== Records provided ==
-- Opening Marker --

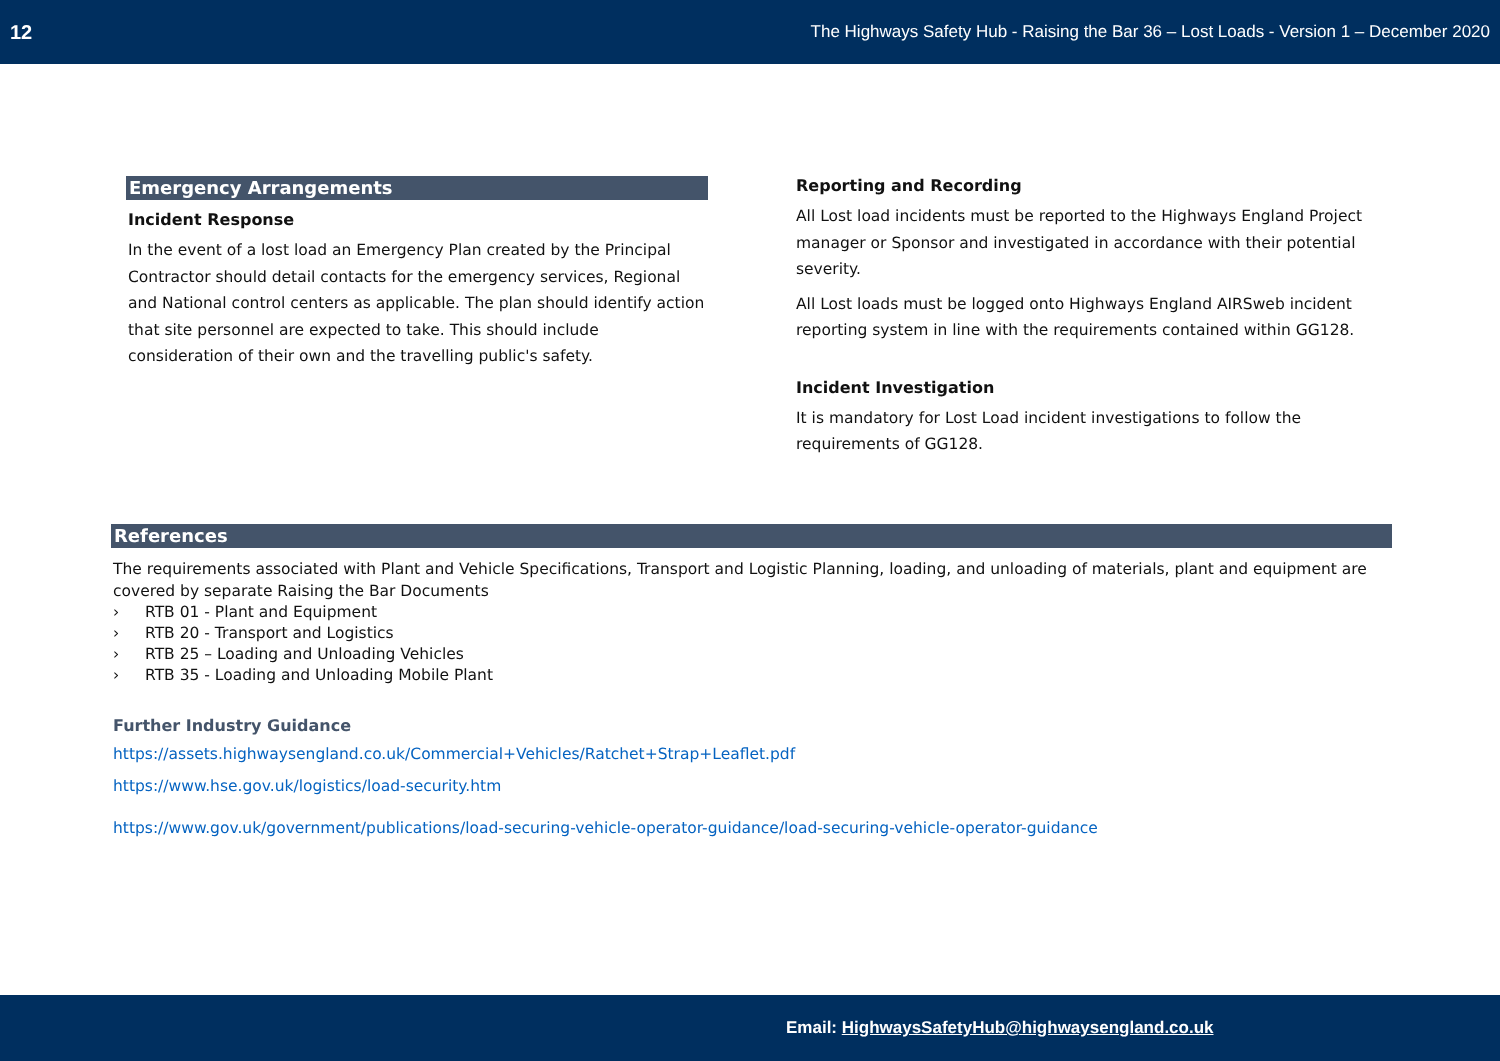12 The Highways Safety Hub - Raising the Bar 36 – Lost Loads - Version 1 – December 2020
Emergency Arrangements
Incident Response
In the event of a lost load an Emergency Plan created by the Principal Contractor should detail contacts for the emergency services, Regional and National control centers as applicable. The plan should identify action that site personnel are expected to take. This should include consideration of their own and the travelling public's safety.
Reporting and Recording
All Lost load incidents must be reported to the Highways England Project manager or Sponsor and investigated in accordance with their potential severity.
All Lost loads must be logged onto Highways England AIRSweb incident reporting system in line with the requirements contained within GG128.
Incident Investigation
It is mandatory for Lost Load incident investigations to follow the requirements of GG128.
References
The requirements associated with Plant and Vehicle Specifications, Transport and Logistic Planning, loading, and unloading of materials, plant and equipment are covered by separate Raising the Bar Documents
› RTB 01 - Plant and Equipment
› RTB 20 - Transport and Logistics
› RTB 25 – Loading and Unloading Vehicles
› RTB 35 - Loading and Unloading Mobile Plant
Further Industry Guidance
https://assets.highwaysengland.co.uk/Commercial+Vehicles/Ratchet+Strap+Leaflet.pdf
https://www.hse.gov.uk/logistics/load-security.htm
https://www.gov.uk/government/publications/load-securing-vehicle-operator-guidance/load-securing-vehicle-operator-guidance
Email: HighwaysSafetyHub@highwaysengland.co.uk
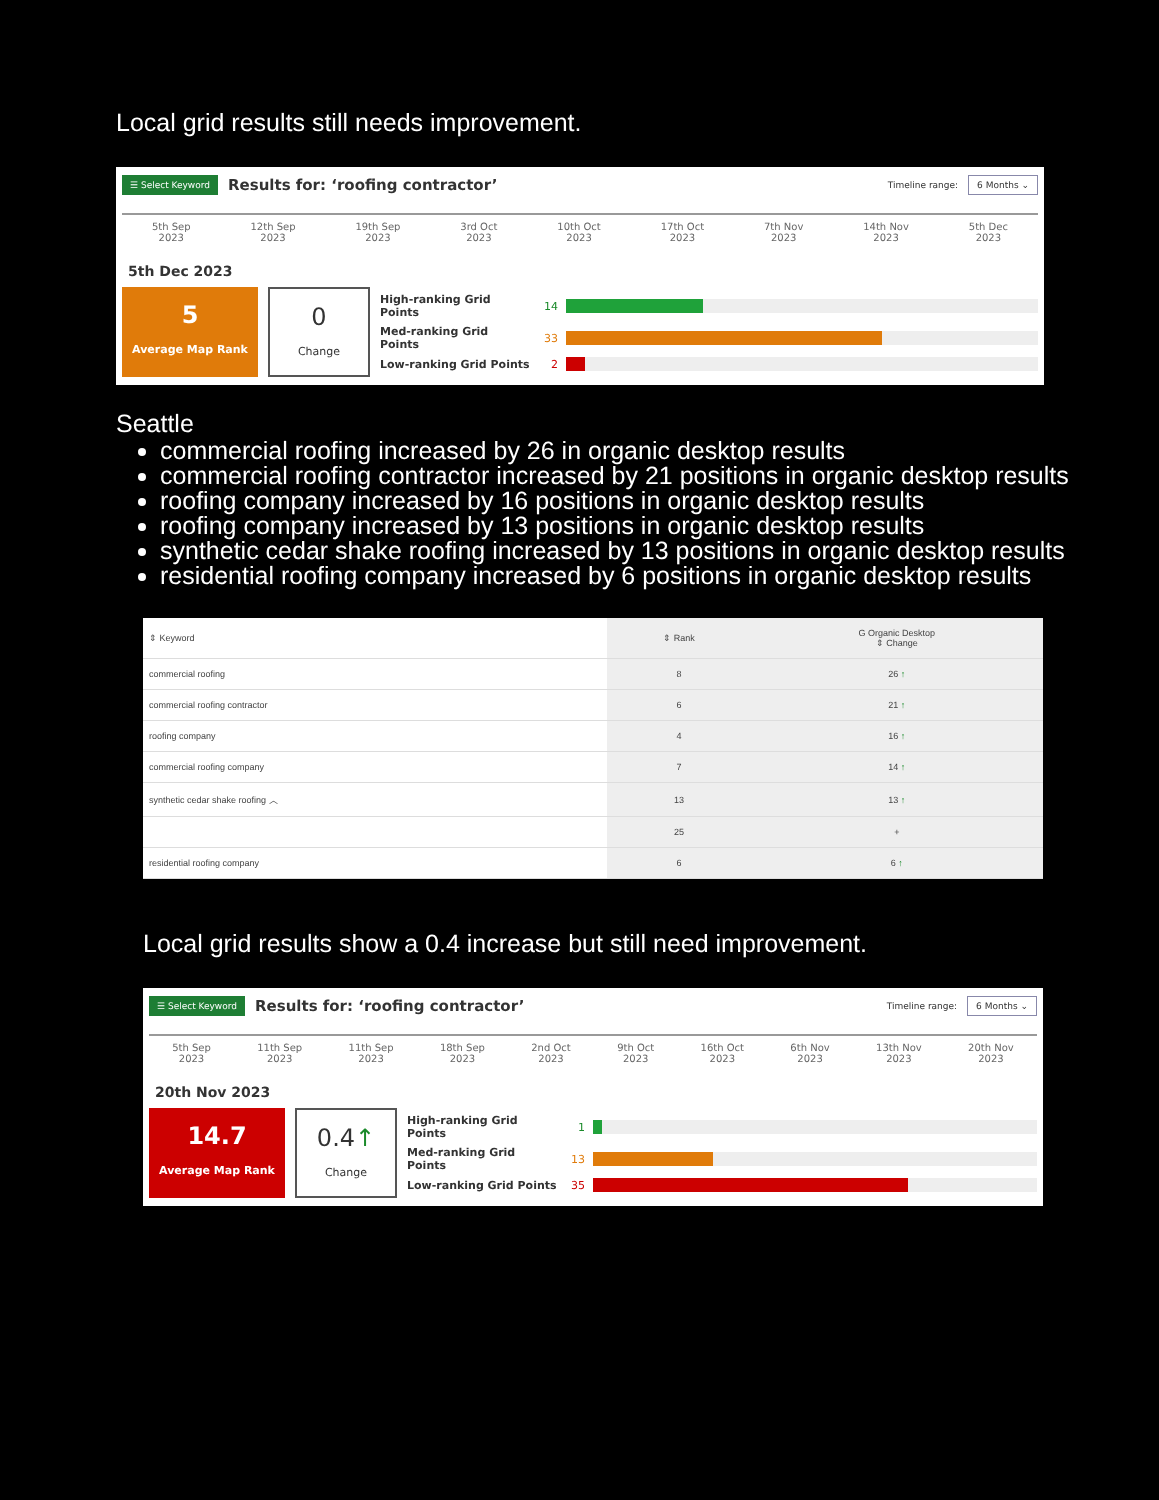Local grid results still needs improvement.
☰ Select Keyword Results for: ‘roofing contractor’ Timeline range: 6 Months ⌄
5th Sep
2023 12th Sep
2023 19th Sep
2023 3rd Oct
2023 10th Oct
2023 17th Oct
2023 7th Nov
2023 14th Nov
2023 5th Dec
2023
5th Dec 2023
5
Average Map Rank
0
Change
High-ranking Grid Points 14
Med-ranking Grid Points 33
Low-ranking Grid Points 2
Seattle
commercial roofing increased by 26 in organic desktop results
commercial roofing contractor increased by 21 positions in organic desktop results
roofing company increased by 16 positions in organic desktop results
roofing company increased by 13 positions in organic desktop results
synthetic cedar shake roofing increased by 13 positions in organic desktop results
residential roofing company increased by 6 positions in organic desktop results
| ⇕ Keyword | ⇕ Rank | G Organic Desktop ⇕ Change |
| --- | --- | --- |
| commercial roofing | 8 | 26 ↑ |
| commercial roofing contractor | 6 | 21 ↑ |
| roofing company | 4 | 16 ↑ |
| commercial roofing company | 7 | 14 ↑ |
| synthetic cedar shake roofing ︿ | 13 | 13 ↑ |
| | 25 | + |
| residential roofing company | 6 | 6 ↑ |
Local grid results show a 0.4 increase but still need improvement.
☰ Select Keyword Results for: ‘roofing contractor’ Timeline range: 6 Months ⌄
5th Sep
2023 11th Sep
2023 11th Sep
2023 18th Sep
2023 2nd Oct
2023 9th Oct
2023 16th Oct
2023 6th Nov
2023 13th Nov
2023 20th Nov
2023
20th Nov 2023
14.7
Average Map Rank
0.4↑
Change
High-ranking Grid Points 1
Med-ranking Grid Points 13
Low-ranking Grid Points 35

-- Closing Marker --

== What you need to do ==
Using the word "shake" as the filter, copy each matching line from the material.

== Output for this exercise ==
synthetic cedar shake roofing increased by 13 positions in organic desktop results
| synthetic cedar shake roofing ︿ | 13 | 13 ↑ |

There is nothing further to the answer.